Kemitraan Partnership bekerjasama dengan Global Green Growth Institute (GGGI) serta Dinas Kehutanan dan Lingkungan Hidup Provinsi Papua menyelenggarakan Lokakarya Penerapan Peraturan Menteri Lingkungan Hidup dan Kehutanan No. P.8/2021 dan P.9/2021 dalam Konteks Otonomi Khusus Papua di Jayapura, Papua, Rabu-Jumat (23-25/3/2022).
Hampir sebagian besar khalayak yang pernah berkunjung ke Papua memahami persepsi masyarakat adat Papua bahwa semua tanah dan hutan di bumi Papua adalah tanah dan hutan adat. Namun secara faktual kita juga menyaksikan bahwa di sana ada konsesi perizinan berusaha pemanfaatan hutan berskala besar. Demikian juga konsesi-konsesi perizinan berusaha lainnya di luar kawasan hutan. Inilah konflik tenurial berskala besar di bumi Papua. Penguasaan sumber daya alam secara faktual berbasis adat berbenturan dengan pemguasaan secara de jure berbasis legal formal.
Apakah kondisi tersebut akan tetap dibiarkan berlangsung terus menerus tanpa upaya perbaikan? Otonomi Khusus Papua telah berjalan lebih 20 tahun (2001-sekarang), dan dalam pelaksanaannya sering berbenturan dengan peraturan perundangan sektoral (kehutanan, dll).
Yunus Yumte dari Samdhana Institute berpandangan bahwa penerapan Peraturan tentang Pengelolaan Perhutanan Sosial (P.9/2021) harusnya fokus pada Hutan Adat. Ironisnya, hingga saat ini belum ada Hutan Adat yang telah ditetapkan secara definitif oleh KLHK di Papua. Dalam laman GoKUPS (SinavPS) baru muncul Wilayah Indikaktif Hutan Adat seluas 18.839,69 ha. Tentu ada pertanyaan besar di sini.
------------------------
Tugas Tertulis A - Berdasarkan teks tentang lokakarya kehutanan di Papua, jelaskan mengapa di Papua terjadi konflik tenurial berskala besar.
Tugas Tertulis B - Teruskan teks tentang lokakarya kehutanan di Papua dengan menulis lanjutan yang dimulai setelah kalimat terakhirnya.

Catatan dari sebuah kumpulan data
------------------------
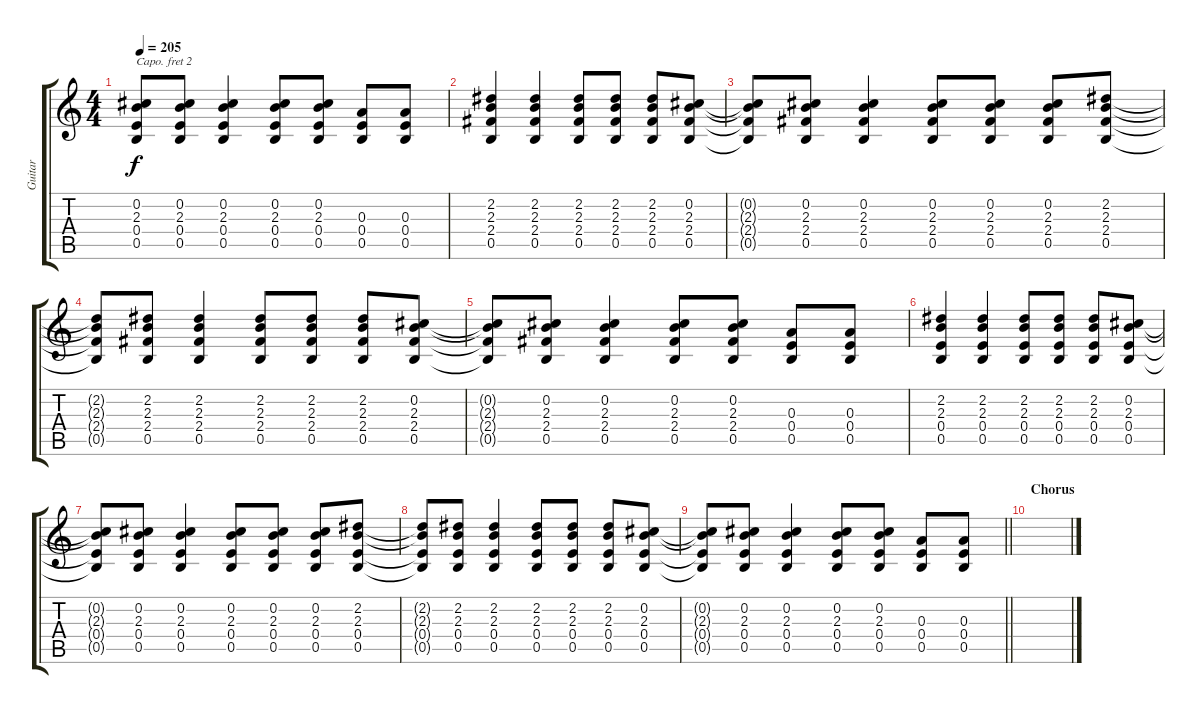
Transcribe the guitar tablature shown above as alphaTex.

\track ("Guitar" "Guitar") {instrument electricguitarclean}
\staff {score tabs}
\capo 2
\tuning (E4 B3 G3 D3 A2 E2) {hide}
\ts (4 4)
\tempo 205
\clef g2
\ks c
(0.2{t} 2.3{t} 0.4{t} 0.5{t}).8{dy f} (0.2 2.3 0.4 0.5).8 (0.2 2.3 0.4 0.5).4 (0.2 2.3 0.4 0.5).8 (0.2 2.3 0.4 0.5).8 (0.3 0.4 0.5).8 (0.3 0.4 0.5).8 |
(2.2 2.3 2.4 0.5).4 (2.2 2.3 2.4 0.5).4 (2.2 2.3 2.4 0.5).8 (2.2 2.3 2.4 0.5).8 (2.2 2.3 2.4 0.5).8 (0.2 2.3 2.4 0.5).8 |
(0.2{t} 2.3{t} 2.4{t} 0.5{t}).8 (0.2 2.3 2.4 0.5).8 (0.2 2.3 2.4 0.5).4 (0.2 2.3 2.4 0.5).8 (0.2 2.3 2.4 0.5).8 (0.2 2.3 2.4 0.5).8 (2.2 2.3 2.4 0.5).8 |
(2.2{t} 2.3{t} 2.4{t} 0.5{t}).8 (2.2 2.3 2.4 0.5).8 (2.2 2.3 2.4 0.5).4 (2.2 2.3 2.4 0.5).8 (2.2 2.3 2.4 0.5).8 (2.2 2.3 2.4 0.5).8 (0.2 2.3 2.4 0.5).8 |
(0.2{t} 2.3{t} 2.4{t} 0.5{t}).8 (0.2 2.3 2.4 0.5).8 (0.2 2.3 2.4 0.5).4 (0.2 2.3 2.4 0.5).8 (0.2 2.3 2.4 0.5).8 (0.3 0.4 0.5).8 (0.3 0.4 0.5).8 |
(2.2 2.3 0.4 0.5).4 (2.2 2.3 0.4 0.5).4 (2.2 2.3 0.4 0.5).8 (2.2 2.3 0.4 0.5).8 (2.2 2.3 0.4 0.5).8 (0.2 2.3 0.4 0.5).8 |
(0.2{t} 2.3{t} 0.4{t} 0.5{t}).8 (0.2 2.3 0.4 0.5).8 (0.2 2.3 0.4 0.5).4 (0.2 2.3 0.4 0.5).8 (0.2 2.3 0.4 0.5).8 (0.2 2.3 0.4 0.5).8 (2.2 2.3 0.4 0.5).8 |
(2.2{t} 2.3{t} 0.4{t} 0.5{t}).8 (2.2 2.3 0.4 0.5).8 (2.2 2.3 0.4 0.5).4 (2.2 2.3 0.4 0.5).8 (2.2 2.3 0.4 0.5).8 (2.2 2.3 0.4 0.5).8 (0.2 2.3 0.4 0.5).8 |
\barLineRight lightlight
(0.2{t} 2.3{t} 0.4{t} 0.5{t}).8 (0.2 2.3 0.4 0.5).8 (0.2 2.3 0.4 0.5).4 (0.2 2.3 0.4 0.5).8 (0.2 2.3 0.4 0.5).8 (0.3 0.4 0.5).8 (0.3 0.4 0.5).8 |
\section ("" "Chorus")
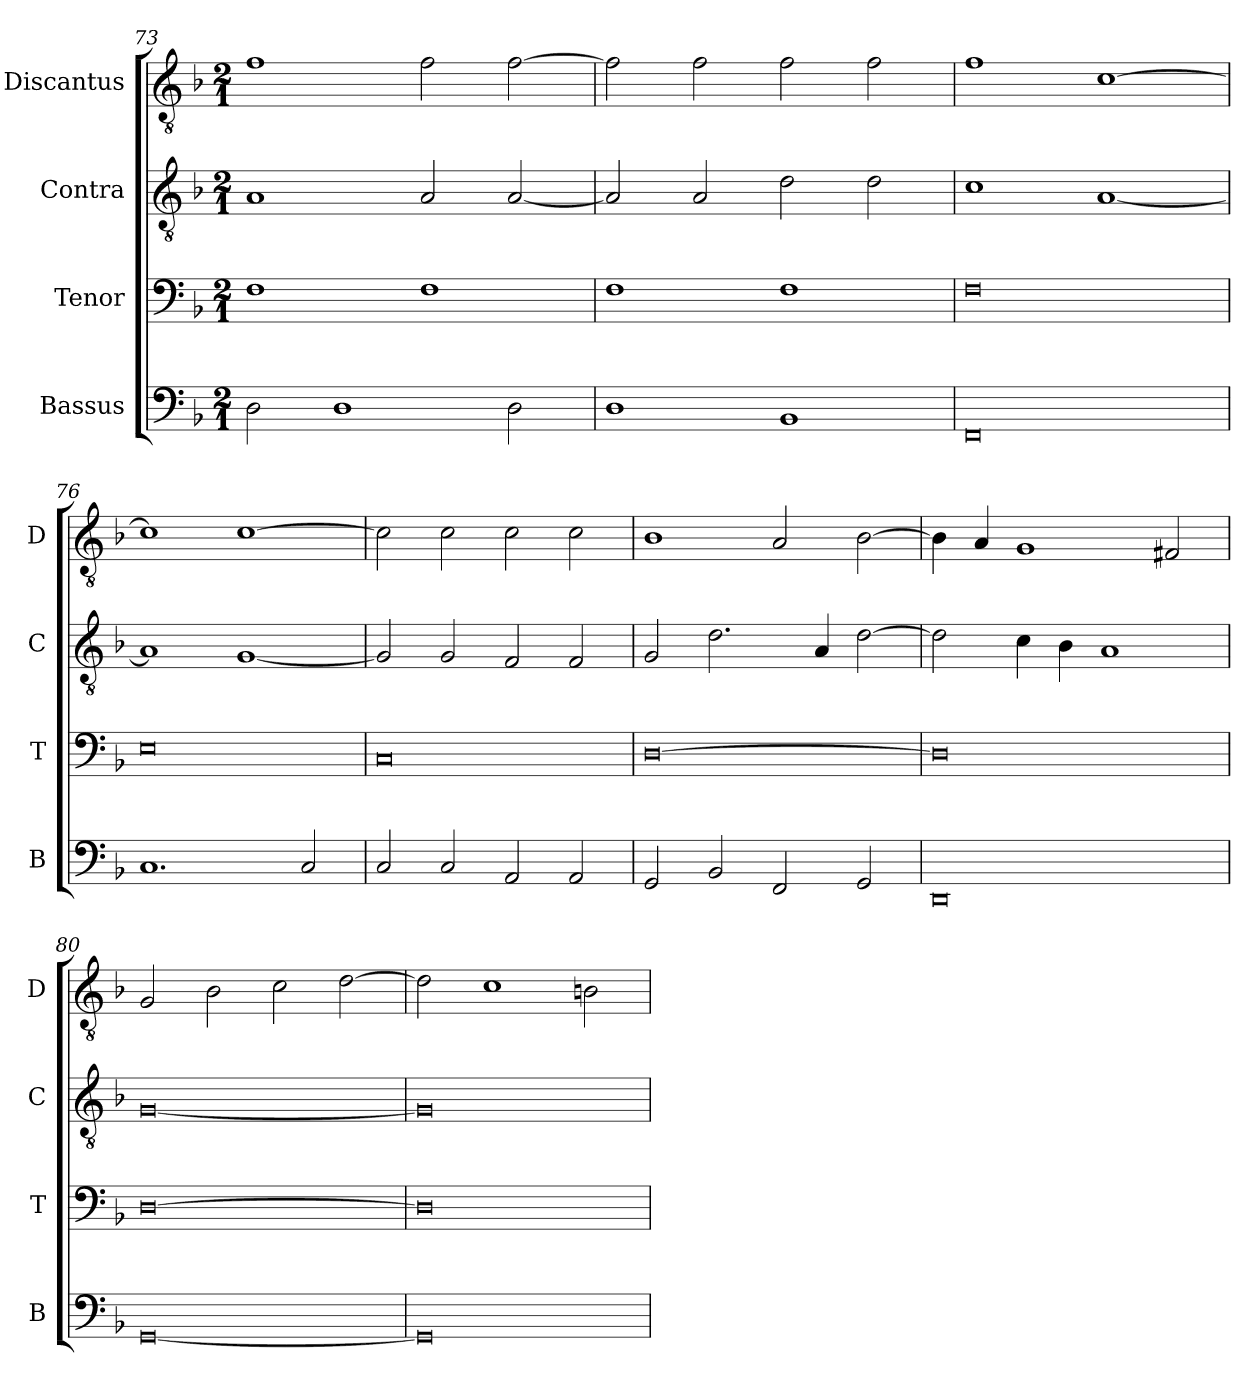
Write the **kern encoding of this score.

**kern	**kern	**kern	**kern
*part4	*part3	*part2	*part1
*staff4	*staff3	*staff2	*staff1
*I"Bassus	*I"Tenor	*I"Contra	*I"Discantus
*I'B	*I'T	*I'C	*I'D
*clefF4	*clefF4	*clefGv2	*clefGv2
*k[b-]	*k[b-]	*k[b-]	*k[b-]
*M2/1	*M2/1	*M2/1	*M2/1
=73	=73	=73	=73
2D\	1F	1A	1f
1D	.	.	.
.	1F	2A/	2f\
2D\	.	[2A/	[2f\
=74	=74	=74	=74
1D	1F	2A/]	2f\]
.	.	2A/	2f\
1BB-	1F	2d\	2f\
.	.	2d\	2f\
=75	=75	=75	=75
0FF	0F	1c	1f
.	.	[1A	[1c
=76	=76	=76	=76
1.C	0E	1A]	1c]
.	.	[1G	[1c
2C/	.	.	.
=77	=77	=77	=77
2C/	0C	2G/]	2c\]
2C/	.	2G/	2c\
2AA/	.	2F/	2c\
2AA/	.	2F/	2c\
=78	=78	=78	=78
2GG/	[0D	2G/	1B-
2BB-/	.	2.d\	.
2FF/	.	.	2A/
.	.	4A/	.
2GG/	.	[2d\	[2B-\
=79	=79	=79	=79
0DD	0D]	2d\]	4B-\]
.	.	.	4A/
.	.	4c\	1G
.	.	4B-\	.
.	.	1A	.
.	.	.	2F#X/
=80	=80	=80	=80
[0GG	[0D	[0G	2G/
.	.	.	2B-\
.	.	.	2c\
.	.	.	[2d\
=81	=81	=81	=81
0GG]	0D]	0G]	2d\]
.	.	.	1c
.	.	.	2Bn\
=	=	=	=
*-	*-	*-	*-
------------------------
Jawaban Tertulis A - Masyarakat adat Papua memandang semua tanah dan hutan di Papua sebagai tanah dan hutan adat. Namun, di sana terdapat konsesi perizinan berusaha pemanfaatan hutan berskala besar serta konsesi perizinan berusaha lain di luar kawasan hutan. Akibatnya, penguasaan sumber daya alam yang secara faktual berbasis adat berbenturan dengan penguasaan secara de jure yang berbasis legal formal.

Jawaban Tertulis B -
Kemitraan Partnership pernah bekerjasama dengan Perkumpulan PPMA Papua dan beberapa LSM di Papua dalam penguatan hak-hak masyarakat adat di Kabupaten Jayapura. Kemudian Bupati menerbitkan SK Tentang Pengakuan Masyarakat Adat di Kabupaten Jayapura. Kemudian juga diterbitkan SK Bupati tentang Kampung Adat. Bahkan kemudian terbit Peraturan Daerah tentang Kampung Adat. Namun bagaimana bisa upaya-upaya tersebut belum berdampak kearah pengakuan legal formal terhadap Hutan Adat di Kabupaten Jayapura.
Prof. Hariadi Kartodihardjo Guru Besar Kehutanan IPB University dalam mencermati situasi tersebut memberikan saran agar pendekatan untuk penguatan hak-hak masyarakat adat Papua tidak hanya semata-mata berfokus pada aspek legal formal. Pendekatan pemberdayaan ekonomi masyarakat juga perlu mendapat perhatian yang memadai.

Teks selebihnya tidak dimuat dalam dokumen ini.